Courtesy Ashwin’s 106 (4x14, 6x1), India stretched their second-innings total to 286. Left with an Everest to climb (target 482), England were wobbling at 53/3 at stumps on Day III.

Even captain Joe Root hasn’t looked steady and had a close shave in the last over of the day bowled by Axar Patel when a DRS review ruled him not out for lbw. “It doesn’t matter what we think as the umpire’s decision was final,” Axar later said when asked about the decision going in favour of Root though ball-tracking showed it would have crashed on to the stumps.

Captain Virat Kohli looked upset with the decision and appeared to remonstrate with on-field umpire Nitin Menon over the DRS verdict.

But with Ashwin and Axar turning the ball viciously on a disciplined length, something that the England spinners didn’t, the match seems headed only one way, unless the Roots can conjure up a miracle.

The morning wasn’t all too bad for England — India were 106/6 — but Ashwin and Virat Kohli (62) dashed their hopes with a 96-run stand.

While Kohli was resolute in defence, Ashwin employed the sweep perfectly. “Virat and Ashwin showed that if you’ve got the skill set, you can score enough runs on a bowler-friendly pitch like this as well,” former India wicketkeeper-batsman Deep Dasgupta told The Telegraph.

Ashwin benefited from Jack Leach and Moeen Ali’s inconsistent bowling — they bowled way too many loose deliveries — and was also let off thrice.
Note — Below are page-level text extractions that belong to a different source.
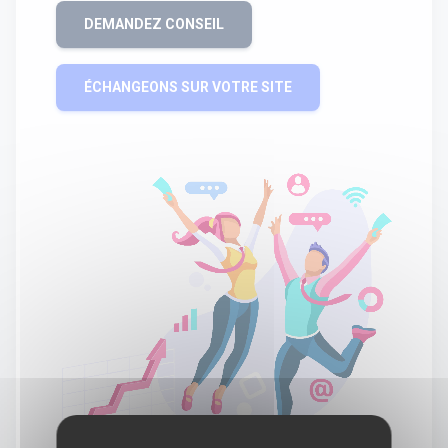
DEMANDEZ CONSEIL
ÉCHANGEONS SUR VOTRE SITE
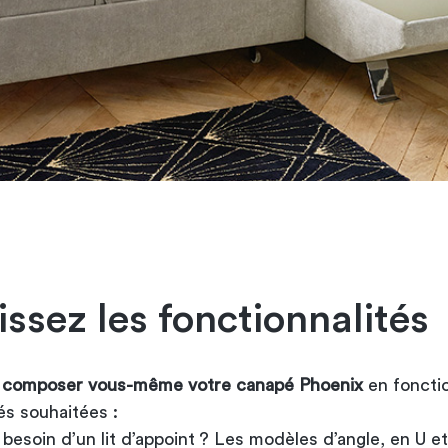
issez les fonctionnalités
z
composer vous-même votre canapé Phoenix
en foncti
és souhaitées :
besoin d’un lit d’appoint ? Les modèles d’angle, en U et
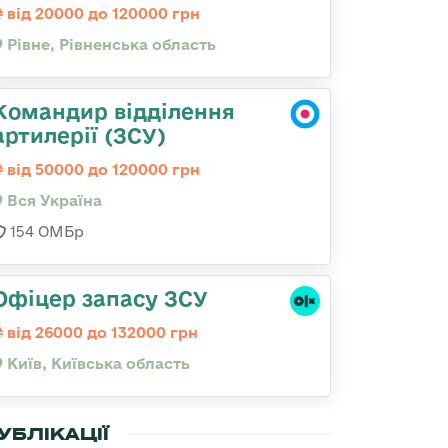
від 20000 до 120000 грн
Рівне, Рівненська область
Командир відділення
артилерії (ЗСУ)
від 50000 до 120000 грн
Вся Україна
154 ОМБр
Офіцер запасу ЗСУ
від 26000 до 132000 грн
Київ, Київська область
УБЛІКАЦІЇ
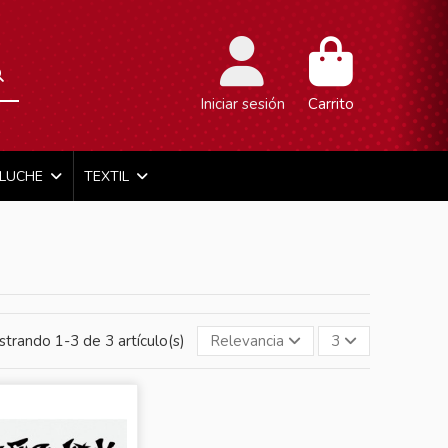
Iniciar sesión
Carrito
ELUCHE
TEXTIL
trando 1-3 de 3 artículo(s)
Relevancia
3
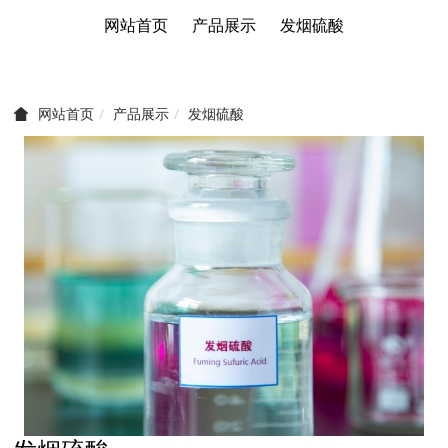
网站首页
产品展示
发烟硫酸
产品展示
发烟硫酸
网站首页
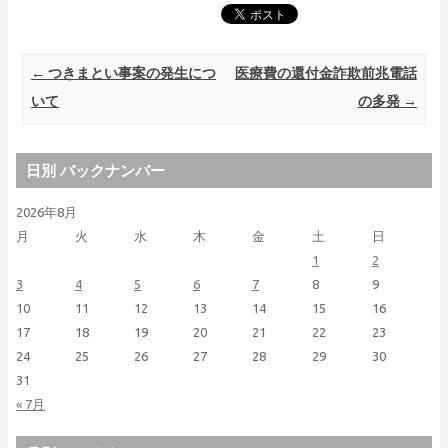
Post navigation
←
つきまとい事案の発生につ
医療費の還付金詐欺前兆電話
いて
の多発
→
日別 バックナンバー
2026年8月
月
火
水
木
金
土
日
1
2
3
4
5
6
7
8
9
10
11
12
13
14
15
16
17
18
19
20
21
22
23
24
25
26
27
28
29
30
31
« 7月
Batting alongside No.10 and 11 — Ishant Sharma and Mohammad Siraj — he remained composed enough to reach the magic figure.

Composure matters; the pitch, in this case, doesn’t.

Stat-o-sphere

• R. Ashwin has now scored a 100 and taken a five-wicket haul in the same Test match on three occasions. England’s Ian Botham is the only player to do it more times (5) in Test cricket.
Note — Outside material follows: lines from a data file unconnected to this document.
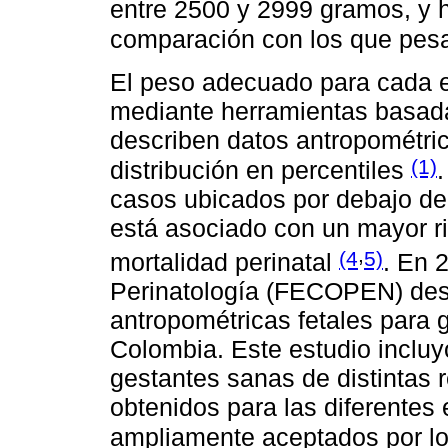
entre 2500 y 2999 gramos, y 
comparación con los que pes
El peso adecuado para cada e
mediante herramientas basada
describen datos antropométric
(1)
distribución en percentiles
casos ubicados por debajo del
está asociado con un mayor r
,
(4
5)
mortalidad perinatal
. En 
Perinatología (FECOPEN) desa
antropométricas fetales para 
Colombia. Este estudio inclu
gestantes sanas de distintas r
obtenidos para las diferentes
ampliamente aceptados por l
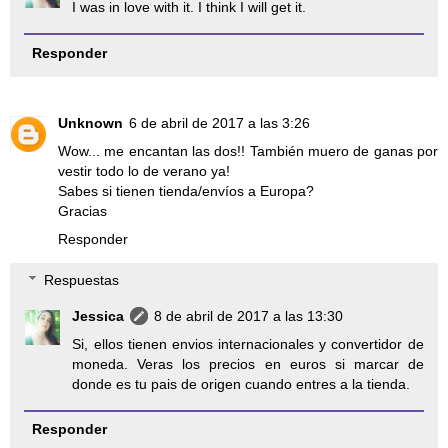
I was in love with it. I think I will get it.
Responder
Unknown
6 de abril de 2017 a las 3:26
Wow... me encantan las dos!! También muero de ganas por
vestir todo lo de verano ya!
Sabes si tienen tienda/envíos a Europa?
Gracias
Responder
Respuestas
Jessica
8 de abril de 2017 a las 13:30
Si, ellos tienen envios internacionales y convertidor de
moneda. Veras los precios en euros si marcar de
donde es tu pais de origen cuando entres a la tienda.
Responder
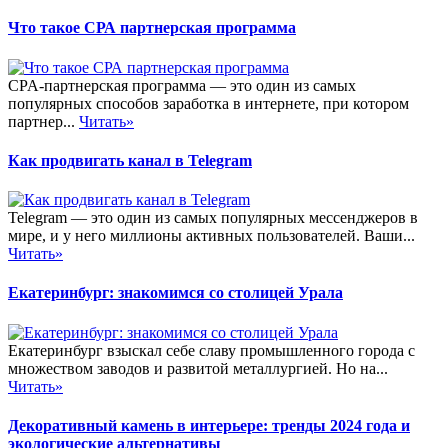
Что такое СРА партнерская программа
CPA-партнерская программа — это один из самых
популярных способов заработка в интернете, при котором
партнер...
Читать»
Как продвигать канал в Telegram
Telegram — это один из самых популярных мессенджеров в
мире, и у него миллионы активных пользователей. Ваши...
Читать»
Екатеринбург: знакомимся со столицей Урала
Екатеринбург взыскал себе славу промышленного города с
множеством заводов и развитой металлургией. Но на...
Читать»
Декоративный камень в интерьере: тренды 2024 года и
экологические альтернативы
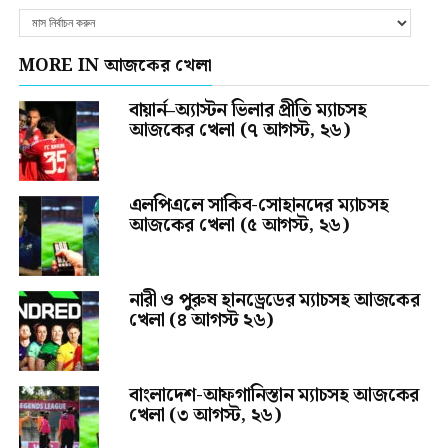
MORE IN আজকের খেলা
বায়ার্ন–অ্যাস্টন ভিলার প্রীতি ম্যাচসহ
আজকের খেলা (৭ আগস্ট, ২৬)
এলপিএলে সাকিব-সোহানদের ম্যাচসহ
আজকের খেলা (৫ আগস্ট, ২৬)
নারী ও পুরুষ হানড্রেডের ম্যাচসহ আজকের
খেলা (৪ আগস্ট ২৬)
বাংলাদেশ-আফগানিস্তান ম্যাচসহ আজকের
খেলা (৩ আগস্ট, ২৬)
• Sir Garry Sobers, Mushtaq Mohammad, Jacques Kallis, and Shakib-al Hasan have each done it twice.

• For India, Vinoo Mankad (184 & 5/196, Lord’s, 1952) and Polly Umrigar (172* & 5/107, Port of Spain, 1962) have achieved this feat once.

Ashwin’s three instances

• 103 & 5/156 v WI (Mumbai) 2011

• 113 & 7/83 v WI (North Sound) 2016

• 106 & 5/43 v Eng (Chennai) 2021

Note: Ashwin’s all-round feat is the 33rd instance of a player doing the double of a century and a five-wicket haul in the same Test match.
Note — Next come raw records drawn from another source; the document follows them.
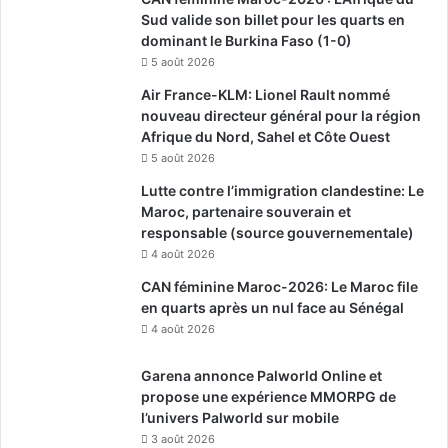
Sud valide son billet pour les quarts en
dominant le Burkina Faso (1-0)
5 août 2026
Air France-KLM: Lionel Rault nommé
nouveau directeur général pour la région
Afrique du Nord, Sahel et Côte Ouest
5 août 2026
Lutte contre l’immigration clandestine: Le
Maroc, partenaire souverain et
responsable (source gouvernementale)
4 août 2026
CAN féminine Maroc-2026: Le Maroc file
en quarts après un nul face au Sénégal
4 août 2026
Garena annonce Palworld Online et
propose une expérience MMORPG de
l’univers Palworld sur mobile
3 août 2026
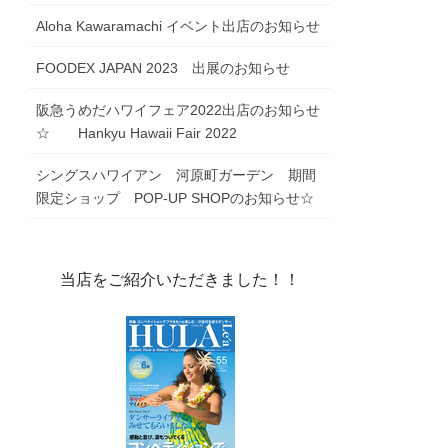
FOODEX JAPAN 2023 出展のお知らせ
阪急うめだハワイフェア2022出店のお知らせ
☆ Hankyu Hawaii Fair 2022
シングスハワイアン 河原町ガーデン 期間
限定ショップ POP-UP SHOPのお知らせ☆
当店をご紹介いただきました！！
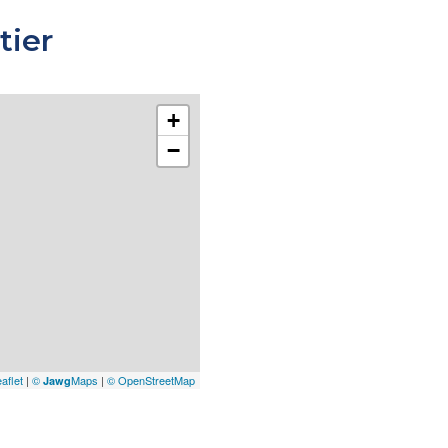
tier
+
−
aflet
|
©
Maps
|
© OpenStreetMap
Jawg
• This was Ashwin’s fifth Test century. He now has three in India and two in the Caribbean. Besides, he has two hundreds in the Ranji Trophy.

• Three of Ashwin’s Test centuries have come while batting at number 8 and below. This is the most for India by a batsman batting at positions 8 to 11. Kapil Dev, Harbhajan Singh, and MS Dhoni have all made two centuries each in these positions.

• Cheteshwar Pujara (140 inns) has now been dismissed run out on nine occasions. Only one other Indian batsman has been run out more times — Rahul Dravid, 13 (284 inns). Sachin Tendulkar was also run out 9 times (329 inns).

• The highest fourth-innings total in any Test match in Asia is Bangladesh’s 413 v Sri Lanka at Mirpur in 2008. England’s target is 482.